We began with interruptions, and we will end with you.  Where are you in this story?  Are you standing in the crowd, wondering why you, like Jesus, should care about the invisible and the marginalized, wanting to enforce the restrictions and boundaries that keep the poor or differently abled, or medically challenged destitute or hopeless? Or maybe you are a leader, like Jairus, ready to humble yourself and your needs because you are facing some kind of significant loss that has driven you to seek out the unconventional, the radical, and an altogether different way of looking at life.  Or maybe you’ve been suffering, like the bleeding woman, with something that has taken your energy, your well-being, and your resources.  And you’ve been living on the fringes for too long, or been battered by society so much, that you are willing to push your way through the crowd to touch Jesus’ very robe, and even risk people’s anger.  You don’t much care anymore what the crowd or the leadership says or does.  You know healing when you see it.

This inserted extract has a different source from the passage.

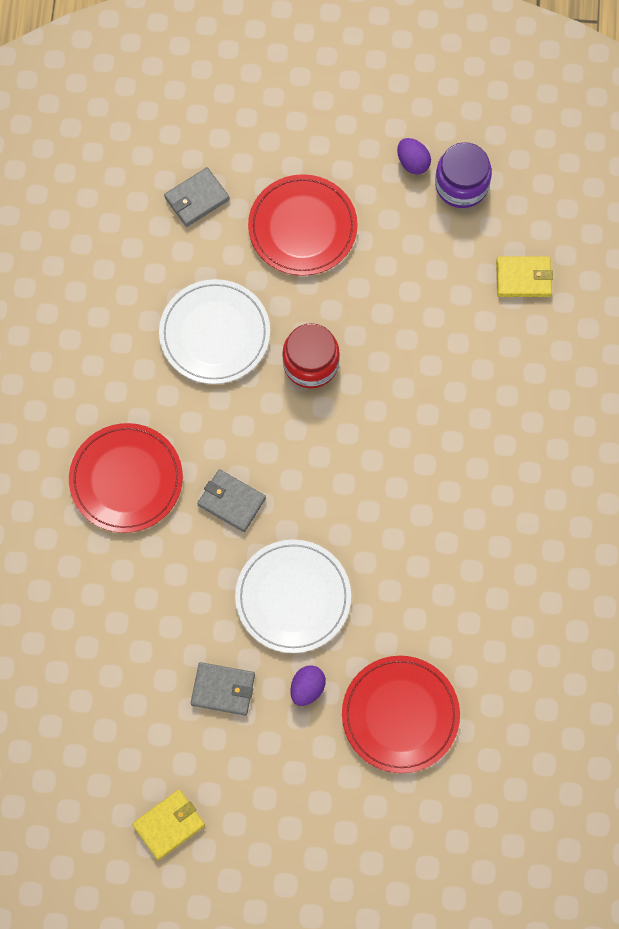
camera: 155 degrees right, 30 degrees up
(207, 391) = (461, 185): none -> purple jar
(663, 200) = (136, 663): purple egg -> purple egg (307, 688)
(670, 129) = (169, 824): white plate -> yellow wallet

Or maybe you you’ve been praying for healing for a really long time and you wonder what is taking Jesus so darn long.  Maybe you, like our LGBTQ+  family, friends, and neighbors are still wondering when true equality will come and when you can rise like that little girl who just appeared to be sleeping?  Maybe you’re angry at the raw deal that you’ve gotten or maybe you’ve lost faith that Jesus has anything to do with your rights, your health care options or miracles period.  Maybe you’re tired of praying and hoping and believing because you’ve been disappointed too many times to count.

If that’s you, I can only stand here and say that sometimes the greatest gift that Jesus gives is the assurance of God’s peace and presence when it isn’t particularly easy to believe, when dramatic miracles appear to be few and rare, and when life just doesn’t work out according to plan.  Maybe the miracle is just getting out of bed each and every morning and standing in your truth right in front of the very people who would condemn you for your very being, your choices, or the beauty in your life.  Maybe the miracle is trying to place one foot in front of the other or believing that the invisible will be made visible and this pain is transitory.  Or maybe the miracle is that you have not let go of God or your spouse or your church, your truth, or your recovery.  Maybe the miracle is YOU pushing through crowds, illness, interruptions, death, despair, and all manner of social obstacles to claim help and healing and rights for someone who has been waiting and praying and agitating for a very, very long time.  Maybe the miracle, friends, is YOU.

Amen.

 

[1] Mark D.W. Edington, Feasting on the Word: Year B, Volume 3. David L. Bartlett and Barbara Brown Taylor, eds. (Louisville: Westminster John Knox Press, 2009) 190.